We also found that the colistin-insusceptibility rates of P. aeruginosa and A. baumannii complex were 4.7% and 10.1%, respectively. This finding is consistent with a previous study in European hospitals between 2009 and 2011, where colistin exhibited good activity against P. aeruginosa strains, with 99.4% susceptibility rate in ICU patients.29 In contrast, the colistin-insusceptibility rate of P. aeruginosa in this surveillance was significantly lower compared to that observed in the previous SMART in 2007, where the colistin-insusceptibility rate of P. aeruginosa was 23.3% (94 of 403, Figure 4).6 As for other bacterial species tested, differences in insusceptibility (A. baumannii complex) or NWT to colistin and susceptibility to the carbapenems tested were not statistically significant (Figure 4).6 This comparison suggests that the resistance rate of P. aeruginosa seems to decrease with time in Taiwan. However, continuous monitoring of colistin resistance is still needed to investigate the secular trend.

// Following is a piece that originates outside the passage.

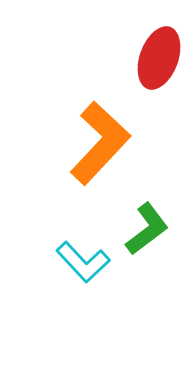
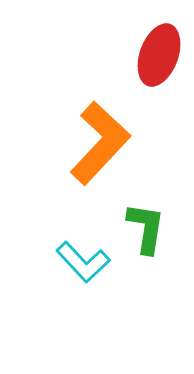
red ellipse: moved 3 px up
green L-shape: moved 1 px left, 1 px up; rotated 44 degrees counterclockwise
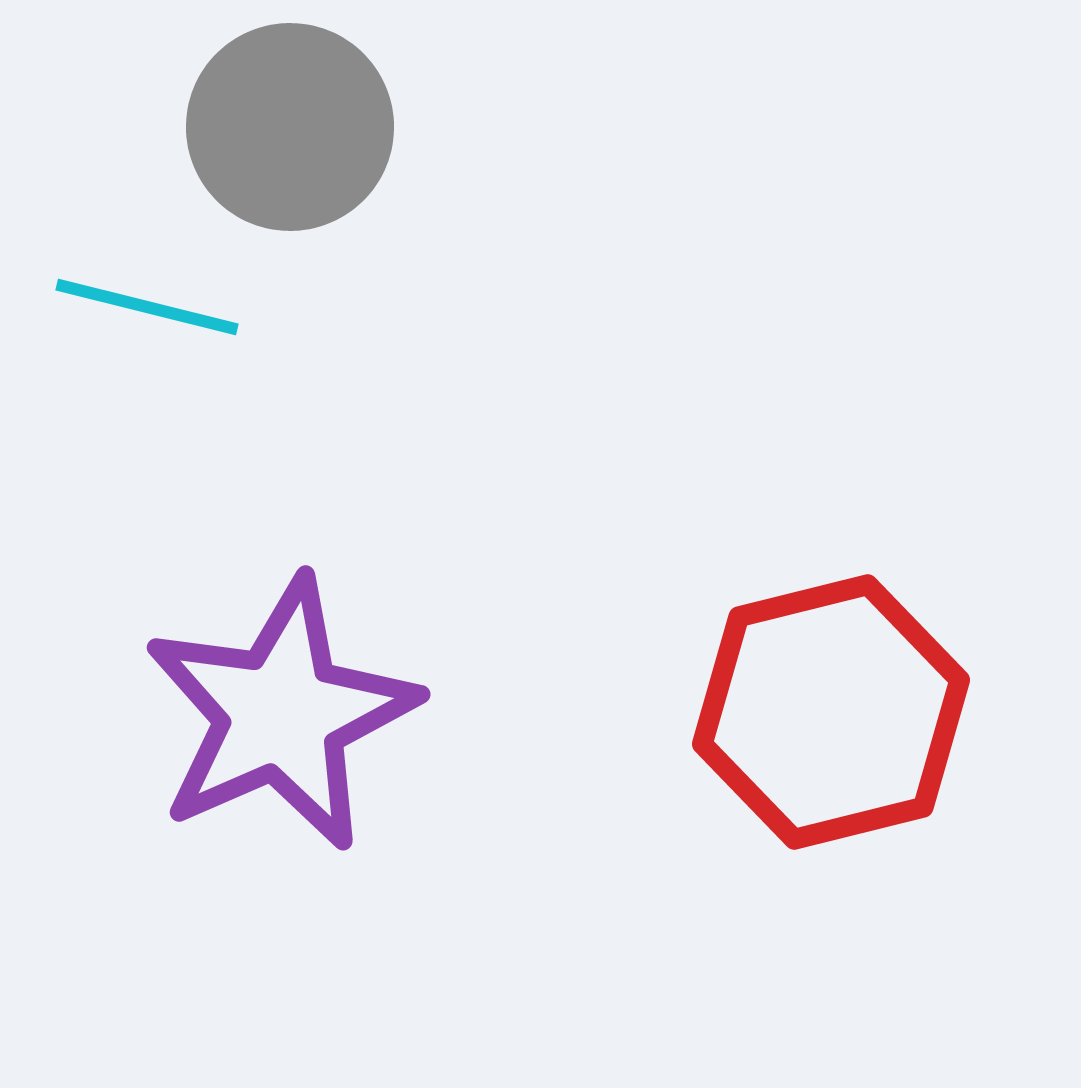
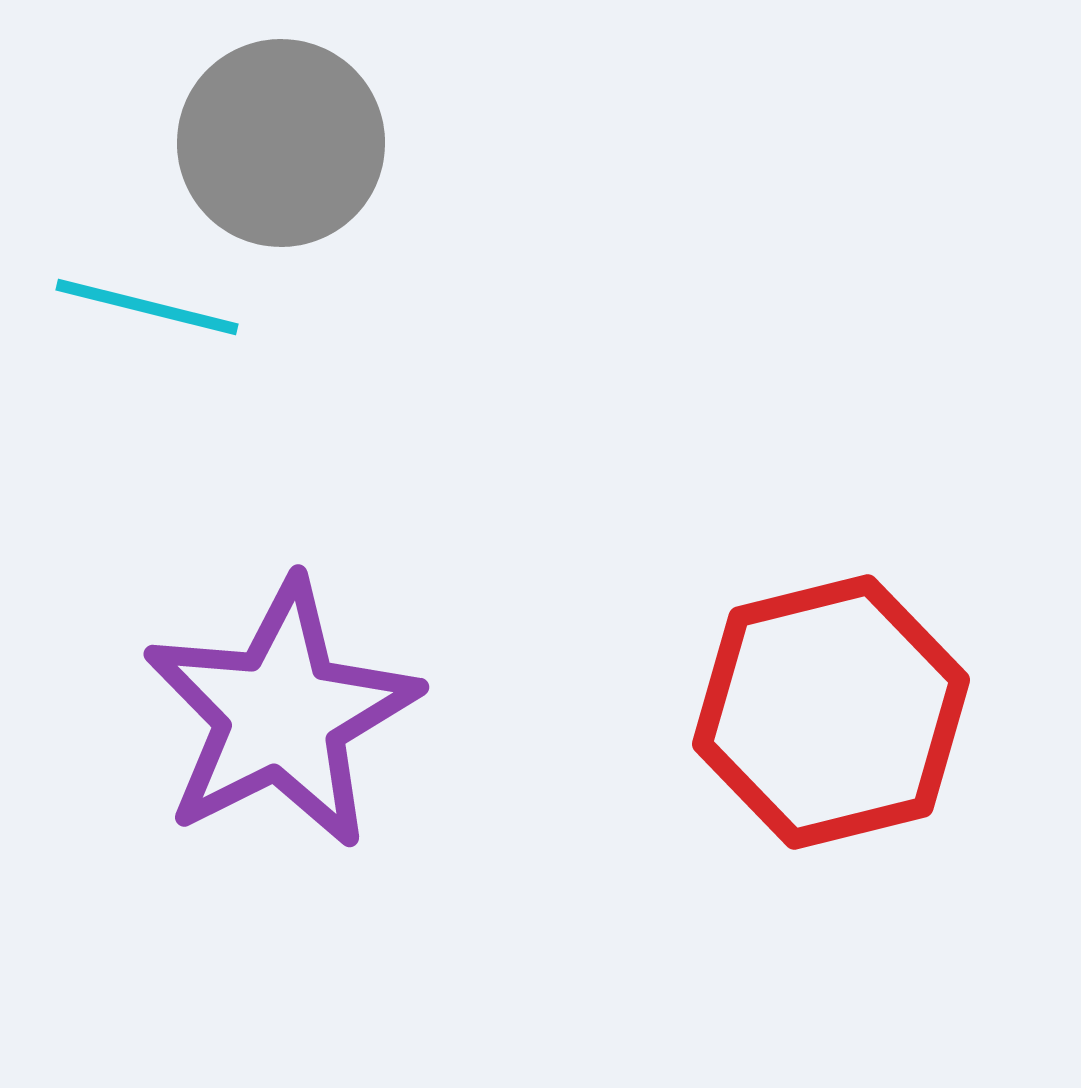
gray circle: moved 9 px left, 16 px down
purple star: rotated 3 degrees counterclockwise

In this surveillance, three K. pneumoniae isolates harbored blaKPC, and their prevalence was 16.7% among the 18 carbapenem-insusceptible K. pneumoniae isolates. This prevalence was similar to that found in the previous study,30 where 13 (21.7%) of the 60 carbapenem-insusceptible K. pneumoniae in ICUs in 2012 harbored blaKPC. In fact, no blaKPC gene was detected in Enterobacteriaceae isolates from the previous SMART from ICUs in Taiwan before 2011.5 This suggests the emergence of blaKPC among carbapenem-insusceptible K. pneumoniae in the ICUs of Taiwan.

Conclusion

Although carbapenem demonstrated good in vitro activity against most of the Enterobacteriaceae isolates from ICUs, 8.7% of Enterobacteriaceae isolates were not susceptible to carbapenem. Among these carbapenem-insusceptible Enterobacteriaceae isolates, the carbapenemase genes blaKPC and blaOXA48 were found in K. pneumoniae isolates. About a quarter of Enterobacteriaceae isolates were identified as colistin NWT, but the gene mcr-1 was detected in only two E. cloacae isolates among the colistin-NWT isolates. Colistin MICs determined by the Vitek 2 were not reliable, especially for the E. cloacae and A. baumannii complex isolates.

Footnotes

Disclosure

The authors report no conflicts of interest in this work.